UNITED NATIONS (Reuters) - Burundi is gripped by terror amid continued human rights abuses and the small central African state is on the brink of a sudden escalation of violence to “massive proportions,” the United Nations human rights chief told the Security Council on Friday.
Burundi has been embroiled in political violence since President Pierre Nkurunziza said last April he would seek a third term, which his opponents said was illegal. At least 439 people have been killed and more than 250,000 have fled.
U.N. rights chief Zeid Ra’ad Al Hussein said that despite some progress, including the release of some detainees, the reopening of an independent radio station and government cooperation with independent rights experts, serious violations continue.
He said there was no indication of a decline in reports of arbitrary arrests and detentions and there was an increase in reports of torture and ill-treatment.
“Continued human rights violations and impunity for perpetrators mean that many of Burundi’s people live in terror,” Zeid said. “The country remains on the brink of a sudden escalation of violence to even more massive proportions.”
In January, the 15-member Security Council made its second visit to the landlocked state in less than a year, where fears of an ethnic war have also led to an economic crisis.
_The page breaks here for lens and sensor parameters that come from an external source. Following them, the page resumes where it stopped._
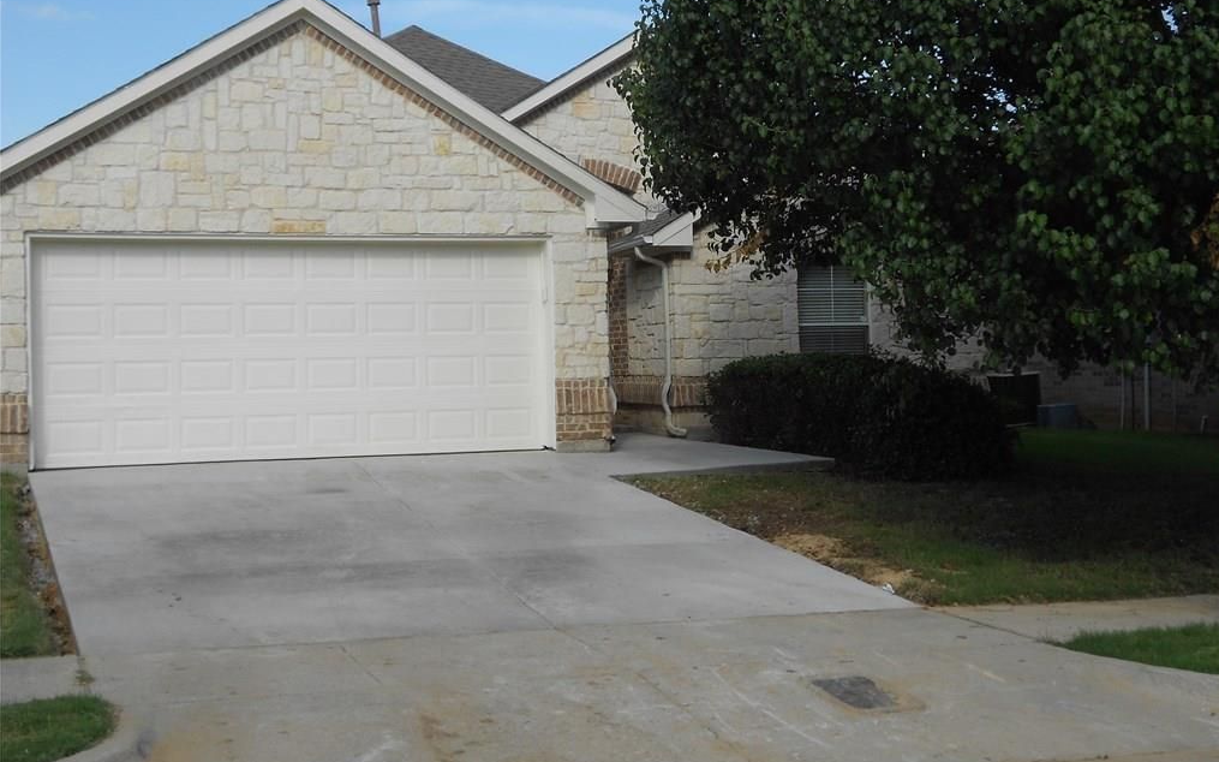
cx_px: 614
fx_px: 1528
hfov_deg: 43.5
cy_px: 347
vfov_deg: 28.0
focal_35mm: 46
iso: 80
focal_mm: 7.7
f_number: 4.2
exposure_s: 1/640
U.N. Secretary-General Ban Ki-moon also visited in February.
“I expressed by profound worry that the potential spiralling of violence risks relapse into civil war,” Ban told the Security Council on Friday. “I urged the government to take measures to address the continued violence and the impunity that fuels it.”
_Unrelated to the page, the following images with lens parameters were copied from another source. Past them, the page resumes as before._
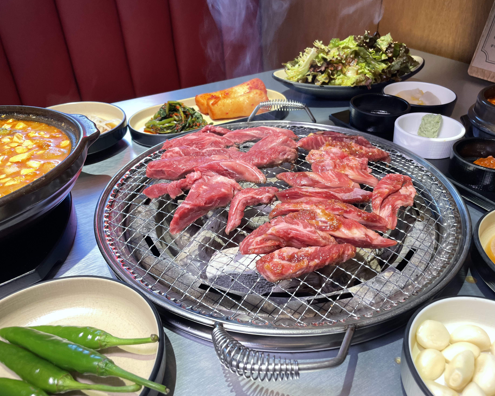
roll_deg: +0.5
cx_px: 260
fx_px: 410
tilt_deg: -34.1
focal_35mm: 28
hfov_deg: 62.2
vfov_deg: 51.5
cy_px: 204
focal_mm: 4.2
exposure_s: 1/60
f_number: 1.6
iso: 80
Zeid urged the Security Council to persuade the Burundi government “to take significant steps towards real reconciliation and inclusive national dialogue.”
The United Nations is under growing pressure to show it can halt the bloodshed in Burundi, more than two decades after the 1994 genocide of ethnic Tutsis and moderate Hutus by the Hutu majority in neighbouring Rwanda. Rwanda and Burundi have a similar ethnic make-up.
“The international community must shift its approach from a focus on crisis response to a culture of early action and prevention,” Ban said.
The European Union said on Monday it had suspended direct financial support for the Burundian government after concluding it had not done enough to find a political solution.
The economy of Burundi, which relies heavily on aid and on exports of tea and coffee, shrank by an estimated 7.2 percent last year.